[Opening Source material section]

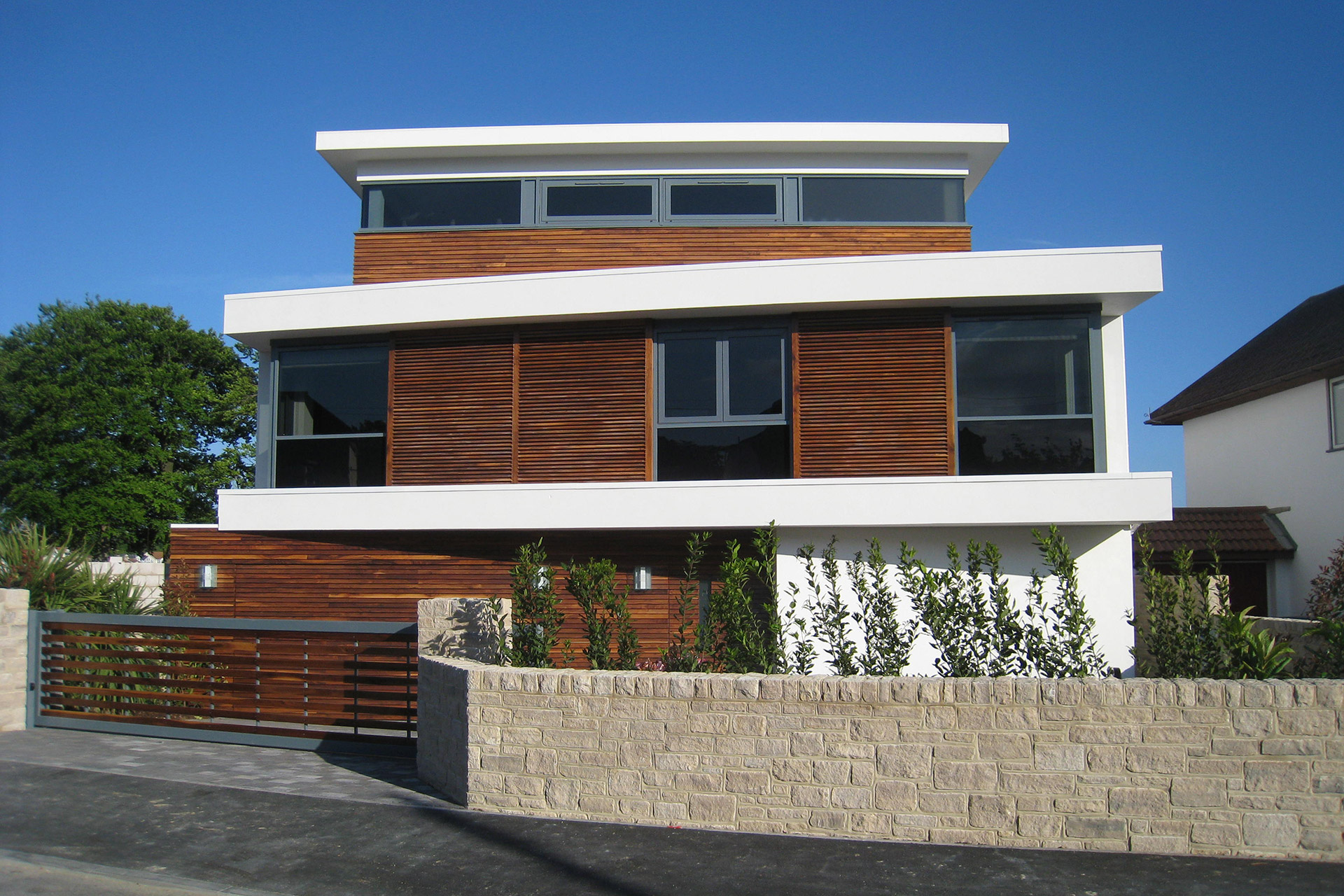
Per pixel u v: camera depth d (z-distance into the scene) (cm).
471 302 1196
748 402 1187
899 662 761
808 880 577
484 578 1283
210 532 1379
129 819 715
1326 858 611
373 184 1376
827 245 1324
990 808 638
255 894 571
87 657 1077
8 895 572
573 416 1208
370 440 1268
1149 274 1072
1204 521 1950
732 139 1313
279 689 988
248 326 1251
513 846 645
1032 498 1049
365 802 758
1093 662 750
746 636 782
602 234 1331
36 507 3578
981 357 1151
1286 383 1895
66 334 3838
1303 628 1095
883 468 1141
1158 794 625
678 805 681
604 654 809
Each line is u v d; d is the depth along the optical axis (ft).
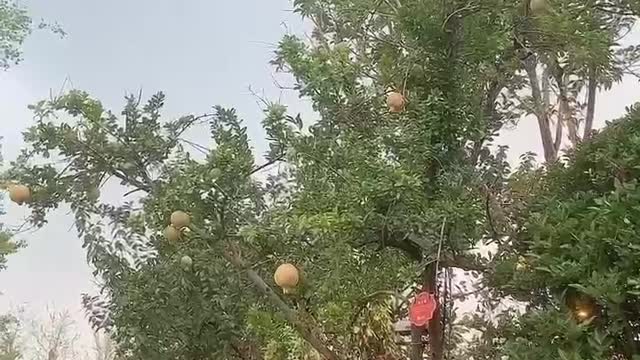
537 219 6.01
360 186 6.04
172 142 7.80
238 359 8.48
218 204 7.05
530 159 7.69
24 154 7.83
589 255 5.44
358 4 7.10
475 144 7.06
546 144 8.79
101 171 7.76
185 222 6.91
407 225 6.16
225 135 7.44
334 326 6.86
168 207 7.09
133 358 7.95
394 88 6.87
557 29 6.68
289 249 7.16
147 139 7.73
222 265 7.48
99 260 8.05
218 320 7.98
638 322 5.41
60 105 7.70
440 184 6.44
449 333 7.24
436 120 6.53
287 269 6.62
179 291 7.73
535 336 5.63
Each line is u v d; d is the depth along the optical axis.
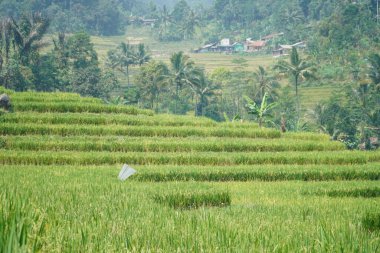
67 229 7.89
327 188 33.72
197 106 150.88
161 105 156.75
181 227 9.73
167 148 51.44
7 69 124.50
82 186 26.58
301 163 48.50
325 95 157.00
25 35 139.75
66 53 157.50
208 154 48.03
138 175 36.94
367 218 16.05
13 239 5.39
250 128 62.50
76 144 49.75
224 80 177.50
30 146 48.94
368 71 127.81
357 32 176.00
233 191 32.44
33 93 71.88
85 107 66.25
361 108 116.44
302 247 7.78
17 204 6.89
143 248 7.05
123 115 65.38
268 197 30.20
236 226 10.65
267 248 7.60
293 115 127.12
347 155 49.50
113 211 13.90
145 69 146.75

[Closing Source material section]

[Work required]:
Take the line containing "484 578 1283" and every line after it up to the end of the entries, and quote them exactly. Both ends count; the pictures do not.

[Answer space]:
484 578 1283
210 532 1379
129 819 715
1326 858 611
373 184 1376
827 245 1324
990 808 638
255 894 571
87 657 1077
8 895 572
573 416 1208
370 440 1268
1149 274 1072
1204 521 1950
732 139 1313
279 689 988
248 326 1251
513 846 645
1032 498 1049
365 802 758
1093 662 750
746 636 782
602 234 1331
36 507 3578
981 357 1151
1286 383 1895
66 334 3838
1303 628 1095
883 468 1141
1158 794 625
678 805 681
604 654 809
Each line is u v d; d is the depth along the optical axis (ft).
537 219 6.01
360 186 6.04
172 142 7.80
238 359 8.48
218 204 7.05
530 159 7.69
24 154 7.83
589 255 5.44
358 4 7.10
475 144 7.06
546 144 8.79
101 171 7.76
185 222 6.91
407 225 6.16
225 135 7.44
334 326 6.86
168 207 7.09
133 358 7.95
394 88 6.87
557 29 6.68
289 249 7.16
147 139 7.73
222 265 7.48
99 260 8.05
218 320 7.98
638 322 5.41
60 105 7.70
440 184 6.44
449 333 7.24
436 120 6.53
287 269 6.62
179 291 7.73
535 336 5.63
Each line is u v d; d is the depth along the optical axis.
67 229 7.89
327 188 33.72
197 106 150.88
161 105 156.75
181 227 9.73
167 148 51.44
7 69 124.50
82 186 26.58
301 163 48.50
325 95 157.00
25 35 139.75
66 53 157.50
208 154 48.03
138 175 36.94
367 218 16.05
13 239 5.39
250 128 62.50
76 144 49.75
224 80 177.50
30 146 48.94
368 71 127.81
357 32 176.00
233 191 32.44
33 93 71.88
85 107 66.25
361 108 116.44
302 247 7.78
17 204 6.89
143 248 7.05
123 115 65.38
268 197 30.20
236 226 10.65
267 248 7.60
293 115 127.12
347 155 49.50
113 211 13.90
145 69 146.75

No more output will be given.